» Exercise goal
Scan the records below and report how many lines include the string "middle"; the number alone will do.

[Landmark coordinate records]
=== Section Start ===

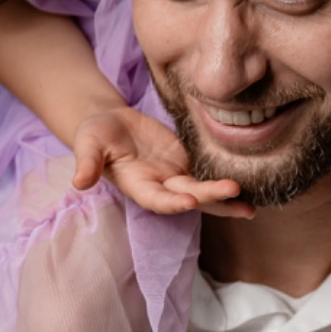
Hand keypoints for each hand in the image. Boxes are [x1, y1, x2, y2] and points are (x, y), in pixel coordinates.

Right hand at [72, 105, 251, 218]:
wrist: (110, 123)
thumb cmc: (95, 134)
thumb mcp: (87, 143)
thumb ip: (87, 162)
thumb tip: (79, 181)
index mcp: (137, 185)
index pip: (157, 198)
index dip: (172, 201)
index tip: (189, 199)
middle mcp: (159, 186)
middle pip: (188, 196)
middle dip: (210, 197)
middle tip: (234, 192)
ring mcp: (175, 176)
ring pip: (203, 192)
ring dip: (225, 200)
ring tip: (251, 208)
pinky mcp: (186, 162)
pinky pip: (209, 174)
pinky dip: (228, 184)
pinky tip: (251, 189)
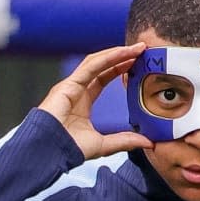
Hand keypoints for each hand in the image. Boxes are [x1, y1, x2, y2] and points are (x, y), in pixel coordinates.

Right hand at [38, 43, 153, 159]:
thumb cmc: (69, 149)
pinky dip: (108, 58)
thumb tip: (149, 142)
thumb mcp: (105, 145)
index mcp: (83, 100)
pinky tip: (123, 53)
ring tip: (136, 48)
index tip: (138, 62)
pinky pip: (91, 66)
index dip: (120, 68)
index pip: (104, 77)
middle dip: (121, 56)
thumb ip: (126, 140)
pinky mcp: (68, 84)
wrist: (50, 152)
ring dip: (117, 53)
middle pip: (102, 65)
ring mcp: (71, 85)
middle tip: (141, 49)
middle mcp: (77, 89)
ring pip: (97, 62)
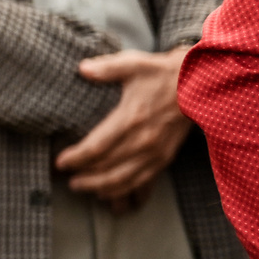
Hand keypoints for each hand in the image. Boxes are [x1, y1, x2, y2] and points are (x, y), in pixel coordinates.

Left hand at [56, 47, 191, 207]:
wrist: (198, 85)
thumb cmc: (161, 74)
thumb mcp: (134, 64)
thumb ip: (107, 67)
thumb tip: (82, 69)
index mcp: (131, 118)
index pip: (96, 147)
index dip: (76, 158)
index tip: (60, 162)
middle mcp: (144, 141)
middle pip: (107, 168)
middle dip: (84, 176)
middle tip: (67, 179)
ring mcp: (156, 152)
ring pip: (124, 180)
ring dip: (101, 187)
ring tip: (82, 187)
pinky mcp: (165, 158)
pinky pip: (143, 182)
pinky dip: (125, 191)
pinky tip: (109, 194)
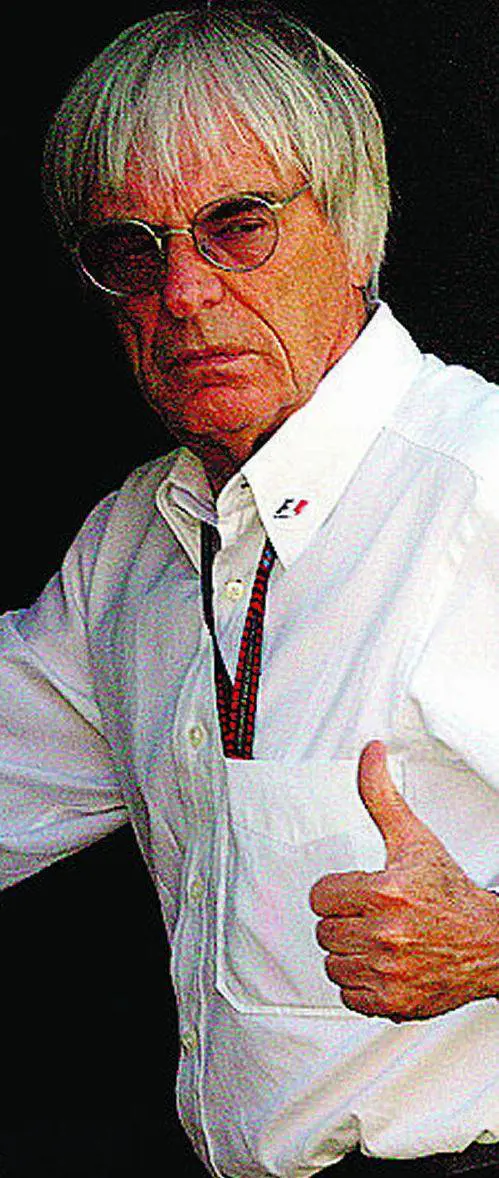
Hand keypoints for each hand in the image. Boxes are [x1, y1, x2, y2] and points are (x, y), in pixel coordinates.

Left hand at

=== Section End ===

» Result
12